Task to complete: Repeat the listing word for word. No pictures belong in the copy.

Data block:
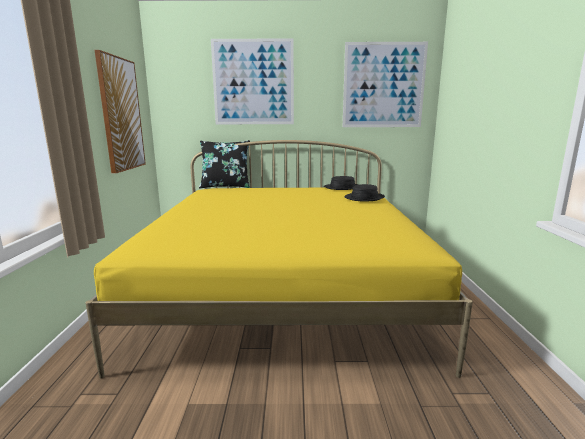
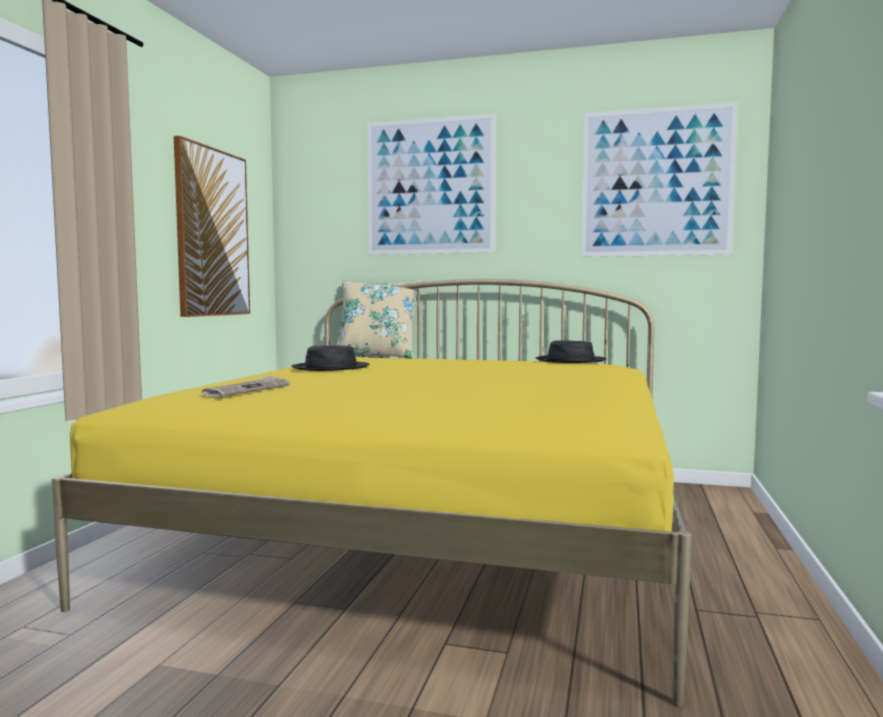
camera: 15 degrees right, 10 degrees down
black pillow [199,140,250,188] -> beige pillow [336,280,421,358]
black hat [344,184,385,202] -> black hat moved to [291,345,369,371]
none -> newspaper [201,375,290,397]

Task output:
camera: 15 degrees right, 10 degrees down
black pillow [199,140,250,188] -> beige pillow [336,280,421,358]
black hat [344,184,385,202] -> black hat moved to [291,345,369,371]
none -> newspaper [201,375,290,397]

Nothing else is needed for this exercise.